The China Tourism Academy expects that some of the high-end domestic destinations that target travelers now will remain attractive to locals even as overseas destinations start to open up. It believes visitors will be pickier about international trips once they experience high-quality service at home.
Indeed, local bodies are taking advantage of international travel restrictions to promote domestic destinations. The government has pushed cities like Hainan, dubbed China’s Hawaii, to open more duty-free shopping malls and increase the value of goods visitors can buy from the shops. Efforts like these have helped to divert the buying power of China’s rich back home. Hainan saw its sales of duty-free goods surge over 200% in the third quarter compared to the same period a year ago.
China has also been trialing shorter working weeks in some places to allow people more time to travel locally, in an effort to revive the local economy.
Travel agencies have been promoting local destinations for citizens, including patriotic routes that trace the history of the Communist party and some of its most prominent figures. One such route by major travel agency Spring International Travel Service, based in Shanghai, is named “patriotism around us” (link in Chinese) and is tailored for students who can’t go back home this winter due to the outbreak. A tour guide takes participants on “a wander around in the city” to learn about communist “revolutionary figures, and the achievements of China’s market reform policies,” according to the company.

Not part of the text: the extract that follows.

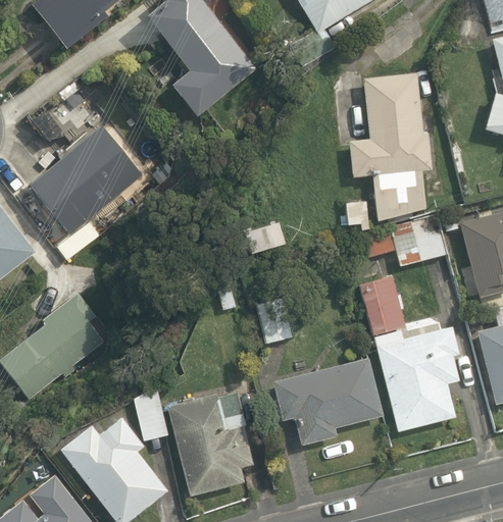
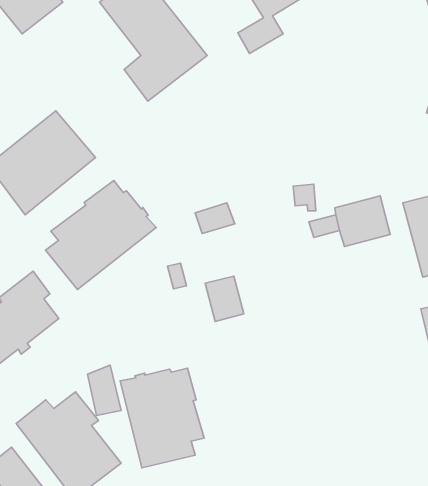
building: [350,73,432,221] -> none
building: none -> [46,181,156,290]
building: [359,276,461,430] -> none
building: [272,357,385,445] -> none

Destinations such as the Zaoyuan Revolutionary Site of Yan’an, a major base of the party before it established the communist country in 1949, have also become a popular choice (link in Chinese) for local families during this Lunar New Year, according to Trip.com Group.
Meanwhile, zoos, museums, botanical gardens, and theme parks in cities have also seen an uptick in interest from local residents, according to the Trip.com Group. Venues such as the Shanghai Disney Park and the terra cotta warrior-filled mausoleum site of China’s first emperor Qinshihuang in the city of Xi’an have attracted the most attention from local residents.
This year, Fu and her family plan to drive to a remote district in Chongqing to visit a safari park during the Lunar New Year holiday. She’s looking forward to the spring, when a new airport will open in the nearby Xiannüshan mountain, a popular venue for local residents to escape from the heat during summer. The airport will cut the travel time for visitors from Chongqing from a two-and-half-hour drive to a 30-minute flight.
Fu says she does not expect to be able to travel outside China until 2024, despite itching to do so. “The number of coronavirus cases is still high in other countries, and the coverage of the vaccines also doesn’t seem to be wide enough yet,” she says. “But when the pandemic is over, my top destinations would be Florence and Sicily in Italy.”